[DATASET EXTRACT Boundary: Start]
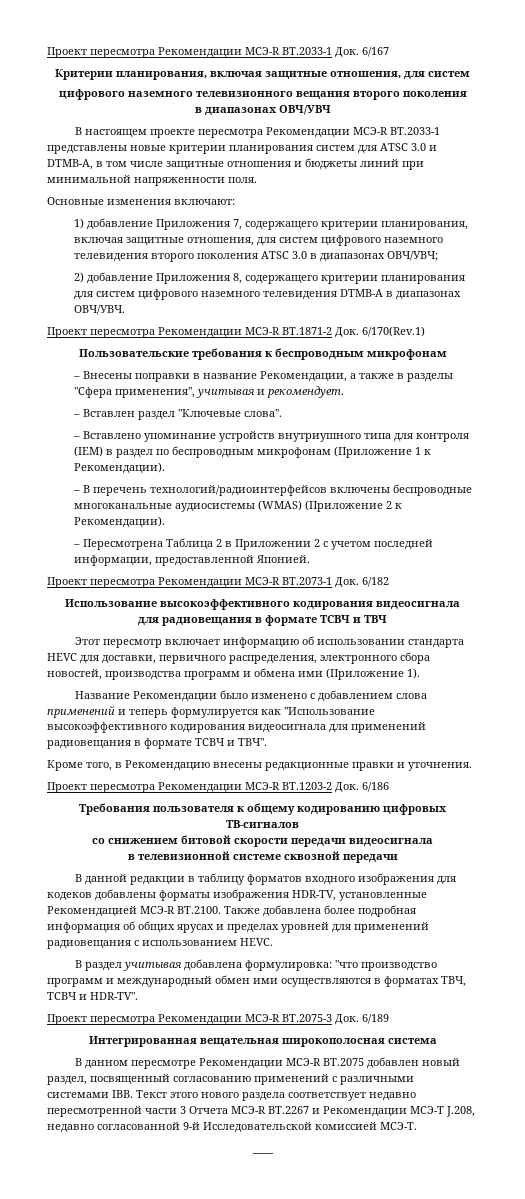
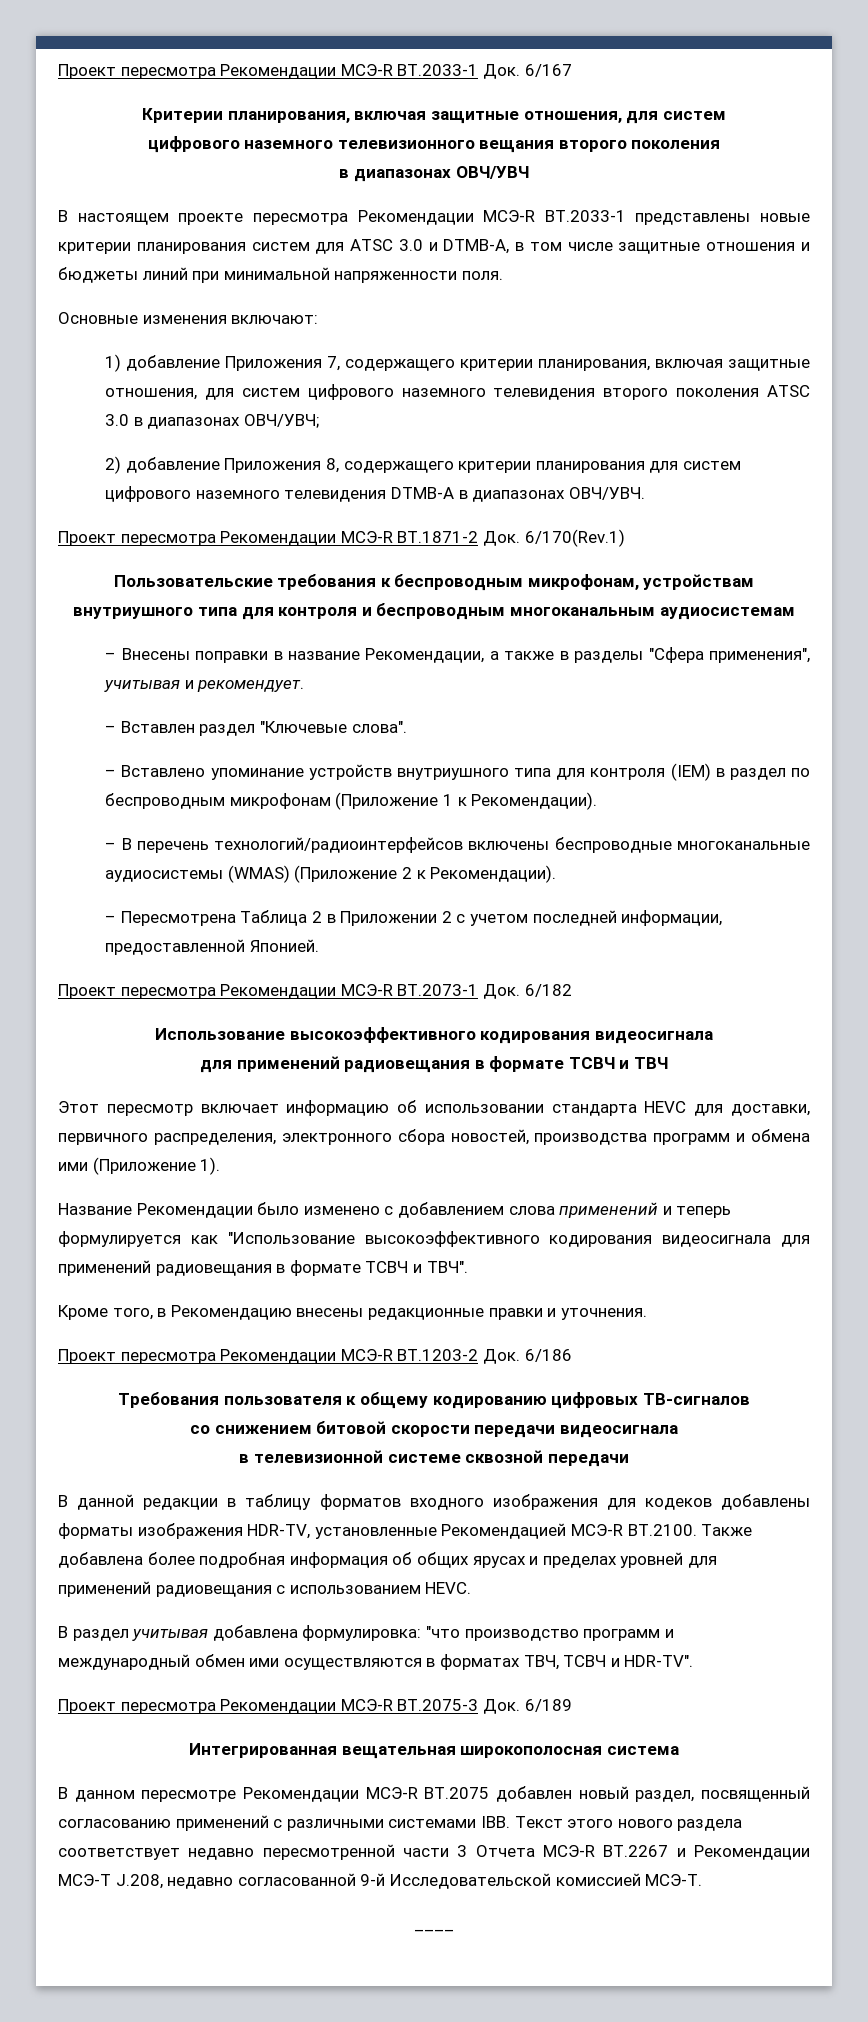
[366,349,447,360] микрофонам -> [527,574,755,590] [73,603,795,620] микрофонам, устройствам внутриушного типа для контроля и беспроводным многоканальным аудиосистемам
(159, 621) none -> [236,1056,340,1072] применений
[DATASET EXTRACT Boundary: End]
[DATASET EXTRACT Boundary: Start]
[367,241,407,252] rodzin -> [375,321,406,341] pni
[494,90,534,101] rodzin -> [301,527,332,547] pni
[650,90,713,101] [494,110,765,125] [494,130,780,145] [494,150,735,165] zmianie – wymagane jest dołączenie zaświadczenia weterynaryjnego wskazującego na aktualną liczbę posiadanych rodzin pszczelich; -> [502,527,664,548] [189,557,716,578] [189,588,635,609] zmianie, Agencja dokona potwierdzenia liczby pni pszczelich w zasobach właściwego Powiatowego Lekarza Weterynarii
[DATASET EXTRACT Boundary: End]
**EXERCISE:** In the lines above, spot each one that contains the word "rodzin" and copy it.

**FINAL ANSWER:**
[367,241,407,252] rodzin -> [375,321,406,341] pni
[494,90,534,101] rodzin -> [301,527,332,547] pni
[650,90,713,101] [494,110,765,125] [494,130,780,145] [494,150,735,165] zmianie – wymagane jest dołączenie zaświadczenia weterynaryjnego wskazującego na aktualną liczbę posiadanych rodzin pszczelich; -> [502,527,664,548] [189,557,716,578] [189,588,635,609] zmianie, Agencja dokona potwierdzenia liczby pni pszczelich w zasobach właściwego Powiatowego Lekarza Weterynarii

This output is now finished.